Créer un nouvel outil d'investissement dédié
Dans le cadre de ce qu’il appelle le plan Juncker 2.0, Christophe Clergeau propose également la création d’un mécanisme/fonds d’investissement européen avec deux modalités d’intervention complémentaires : le financement direct au niveau européen de projets structurants et risqués (comme par exemple les premières phases de commercialisation de projets dans les EMR) et la constitution de fonds d’investissement régionaux alimentés par les fonds européens et par les partenaires locaux.
Ces propositions du rapport, et toutes les autres du texte très complet en matière de perspectives de l’économie bleue, vont désormais être transmises aux instances dirigeantes, auprès desquelles le Comité des Régions est un lobby institutionnel respecté. Pour qu’elles deviennent concrètes, il ne faudrait, sans doute, pas de grandes modifications textuelles : les fonds de la BEI du plan Juncker peuvent, sur le papier, déjà être mobilisés au niveau régional.
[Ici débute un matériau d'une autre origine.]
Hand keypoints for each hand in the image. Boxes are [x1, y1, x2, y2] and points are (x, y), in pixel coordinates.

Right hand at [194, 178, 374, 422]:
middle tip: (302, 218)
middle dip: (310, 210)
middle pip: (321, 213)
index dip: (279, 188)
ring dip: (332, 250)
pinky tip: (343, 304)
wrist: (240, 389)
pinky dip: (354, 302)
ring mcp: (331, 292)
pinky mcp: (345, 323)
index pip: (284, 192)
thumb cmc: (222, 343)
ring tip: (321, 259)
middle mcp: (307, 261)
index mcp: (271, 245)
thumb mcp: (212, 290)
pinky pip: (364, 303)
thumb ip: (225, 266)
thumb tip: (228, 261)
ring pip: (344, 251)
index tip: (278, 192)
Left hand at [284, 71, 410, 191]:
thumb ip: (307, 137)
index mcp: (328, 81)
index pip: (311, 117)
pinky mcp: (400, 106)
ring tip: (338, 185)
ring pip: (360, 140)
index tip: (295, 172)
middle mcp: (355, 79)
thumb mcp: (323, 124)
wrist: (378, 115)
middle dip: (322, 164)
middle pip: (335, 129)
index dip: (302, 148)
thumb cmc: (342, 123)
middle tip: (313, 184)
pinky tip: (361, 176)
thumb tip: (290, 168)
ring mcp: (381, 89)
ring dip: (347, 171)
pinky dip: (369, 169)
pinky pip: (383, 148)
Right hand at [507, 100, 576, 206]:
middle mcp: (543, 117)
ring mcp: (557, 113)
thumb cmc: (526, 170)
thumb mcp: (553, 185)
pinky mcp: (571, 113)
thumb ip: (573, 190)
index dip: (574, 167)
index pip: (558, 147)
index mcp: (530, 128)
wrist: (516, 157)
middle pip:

Sur le terrain, il est intéressant de rappeler que ce sont déjà les assemblées régionales qui arbitrent l’instruction des dossiers cofinancés par l’Union européenne. Mais, dans la parfois très terrienne Europe, il est souvent nécessaire de redonner un peu d’air du large. Et de peut-être espérer une impulsion claire, concrète et traduite dans des textes, d’une nouvelle ambition maritime commune.